One needs to also provide a scheduling policy configuration file (see [schedPolConfig](./schedPolConfig.json) for reference).<br>
Use the `-schedPolConfig` option to specify the path of the scheduling policy configuration file.

```commandline
./elektron -master <host:port> -workload <workload json> -switchSchedPolicy -schedPolConfig <config file>
```

The following options can be used when scheduling policy switching is enabled.

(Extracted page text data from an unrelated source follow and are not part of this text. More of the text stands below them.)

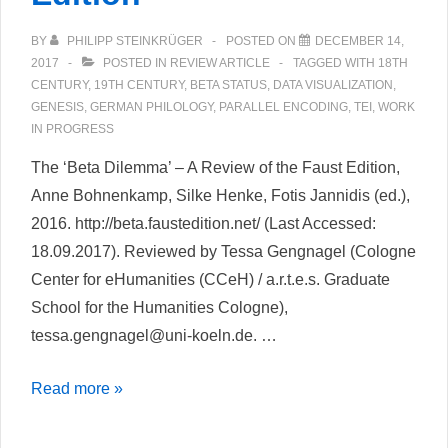
BY
PHILIPP STEINKRÜGER
POSTED ON
DECEMBER 14,
2017
POSTED IN
REVIEW ARTICLE
TAGGED WITH
18TH
CENTURY
,
19TH CENTURY
,
BETA STATUS
,
DATA VISUALIZATION
,
GENESIS
,
GERMAN PHILOLOGY
,
PARALLEL ENCODING
,
TEI
,
WORK
IN PROGRESS
The ‘Beta Dilemma’ – A Review of the Faust Edition,
Anne Bohnenkamp, Silke Henke, Fotis Jannidis (ed.),
2016. http://beta.faustedition.net/ (Last Accessed:
18.09.2017). Reviewed by Tessa Gengnagel (Cologne
Center for eHumanities (CCeH) / a.r.t.e.s. Graduate
School for the Humanities Cologne),
tessa.gengnagel@uni-koeln.de. …
The
Read more »
‘Beta
Dilemma’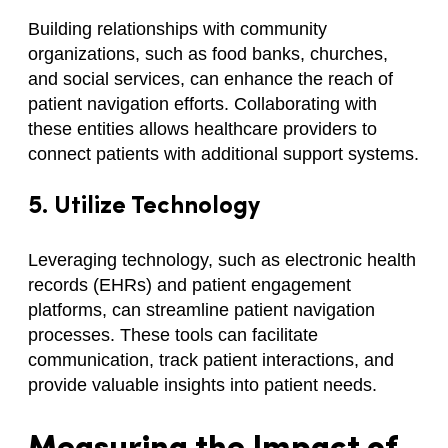
Building relationships with community
organizations, such as food banks, churches,
and social services, can enhance the reach of
patient navigation efforts. Collaborating with
these entities allows healthcare providers to
connect patients with additional support systems.
5. Utilize Technology
Leveraging technology, such as electronic health
records (EHRs) and patient engagement
platforms, can streamline patient navigation
processes. These tools can facilitate
communication, track patient interactions, and
provide valuable insights into patient needs.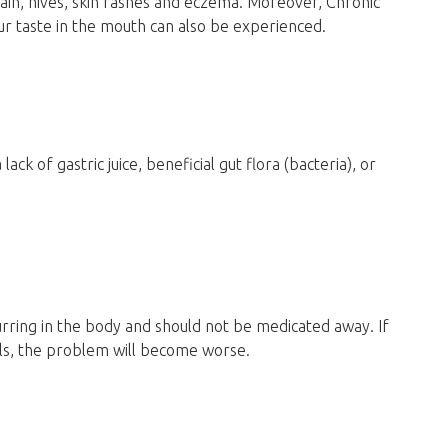
ain, hives, skin rashes and eczema. Moreover, Chronic
ur taste in the mouth can also be experienced.
k of gastric juice, beneficial gut flora (bacteria), or
ring in the body and should not be medicated away. If
ls, the problem will become worse.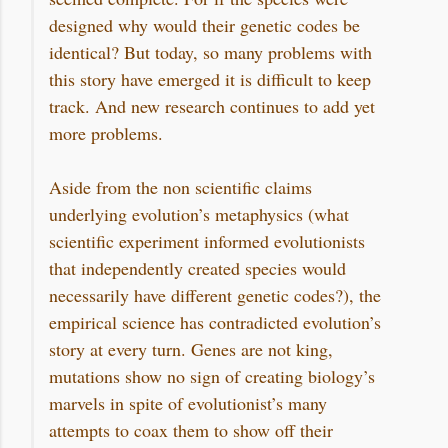
designed why would their genetic codes be
identical? But today, so many problems with
this story have emerged it is difficult to keep
track. And new research continues to add yet
more problems.
Aside from the non scientific claims
underlying evolution’s metaphysics (what
scientific experiment informed evolutionists
that independently created species would
necessarily have different genetic codes?), the
empirical science has contradicted evolution’s
story at every turn. Genes are not king,
mutations show no sign of creating biology’s
marvels in spite of evolutionist’s many
attempts to coax them to show off their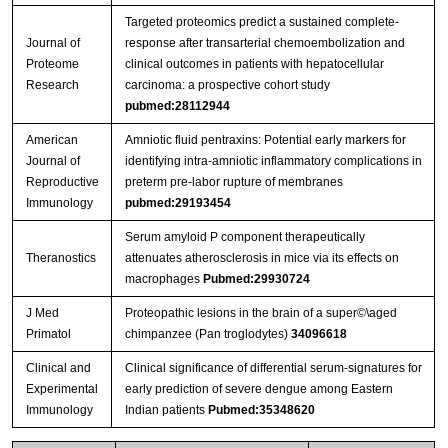
Targeted proteomics predict a sustained complete-
Journal of
response after transarterial chemoembolization and
Proteome
clinical outcomes in patients with hepatocellular
Research
carcinoma: a prospective cohort study
pubmed:28112944
American
Amniotic fluid pentraxins: Potential early markers for
Journal of
identifying intra‐amniotic inflammatory complications in
Reproductive
preterm pre‐labor rupture of membranes
Immunology
pubmed:29193454
Serum amyloid P component therapeutically
Theranostics
attenuates atherosclerosis in mice via its effects on
macrophages
Pubmed:29930724
J Med
Proteopathic lesions in the brain of a super©\aged
Primatol
chimpanzee (Pan troglodytes)
34096618
Clinical and
Clinical significance of differential serum-signatures for
Experimental
early prediction of severe dengue among Eastern
Immunology
Indian patients
Pubmed:35348620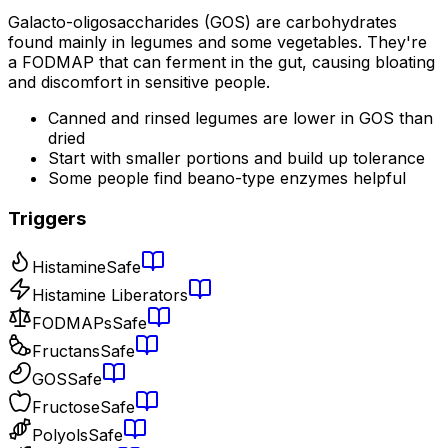
Galacto-oligosaccharides (GOS) are carbohydrates
found mainly in legumes and some vegetables. They're
a FODMAP that can ferment in the gut, causing bloating
and discomfort in sensitive people.
Canned and rinsed legumes are lower in GOS than
dried
Start with smaller portions and build up tolerance
Some people find beano-type enzymes helpful
Triggers
Histamine
Safe
Histamine Liberators
FODMAPs
Safe
Fructans
Safe
GOS
Safe
Fructose
Safe
Polyols
Safe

* `-fixFirstSchedPol` - Fix the first scheduling policy that is deployed. 
* `-fixSchedWindow` - Allow the size of the scheduling window to be fixed.
* `-schedWindowSize` - Specify the size of the scheduling window. If no scheduling window size specified and `fixSchedWindow` option is enabled, the default size of 200 is used.
* `-schedPolSwitchCriteria` - Criteria to be used when deciding the next scheduling policy to switch to. Default criteria is task distribution (_taskDist_) based. However, one can either switch based on a Round Robin (_round-robin_) or Reverse Round Robin (_rev-round-robin_) order.